Interesting... it should work. Does the kmix slider now show the right value after setting it in pavucontol? (they should be linked - I can run both kmix and pavucontrol here and moving one slider is reflected in the other app!)
Comment 24 Stefan Lithén 2012-06-04 00:56:41 UTC
Yes after i put it to 100% in pavucontrol, the slider in kmix also shows 100%.
Its like its read only for kmix.
Comment 25 Myriam Schweingruber 2013-04-13 09:06:02 UTC
What is the status of this report with a recent KDE 4.10.x installation?
Comment 26 Jean-Baptiste Kempf 2013-05-25 20:30:12 UTC
I really doubt this is a phonon bug...
Comment 27 Andrew Crouthamel 2018-09-24 02:04:13 UTC
Dear Bug Submitter,

This bug has been in NEEDSINFO status with no change for at least 15 days. Please provide the requested information as soon as possible and set the bug status as REPORTED. Due to regular bug tracker maintenance, if the bug is still in NEEDSINFO status with no change in 30 days, the bug will be closed as RESOLVED > WORKSFORME due to lack of needed information.
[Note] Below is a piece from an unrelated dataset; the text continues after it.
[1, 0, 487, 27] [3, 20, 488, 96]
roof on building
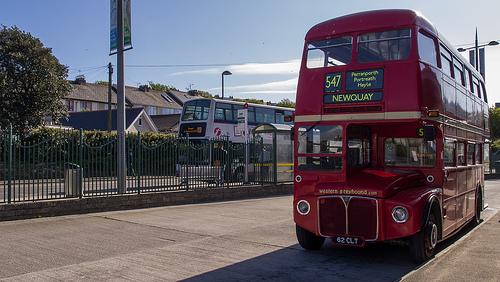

For more information about our bug triaging procedures please read the wiki located here: https://community.kde.org/Guidelines_and_HOWTOs/Bug_triaging

If you have already provided the requested information, please set the bug status as REPORTED so that the KDE team knows that the bug is ready to be confirmed.

Thank you for helping us make KDE software even better for everyone!
Comment 28 Andrew Crouthamel 2018-10-27 03:57:32 UTC
Dear Bug Submitter,

This bug has been in NEEDSINFO status with no change for at least 30 days. The bug is now closed as RESOLVED > WORKSFORME due to lack of needed information.

For more information about our bug triaging procedures please read the wiki located here: https://community.kde.org/Guidelines_and_HOWTOs/Bug_triaging

Thank you for helping us make KDE software even better for everyone!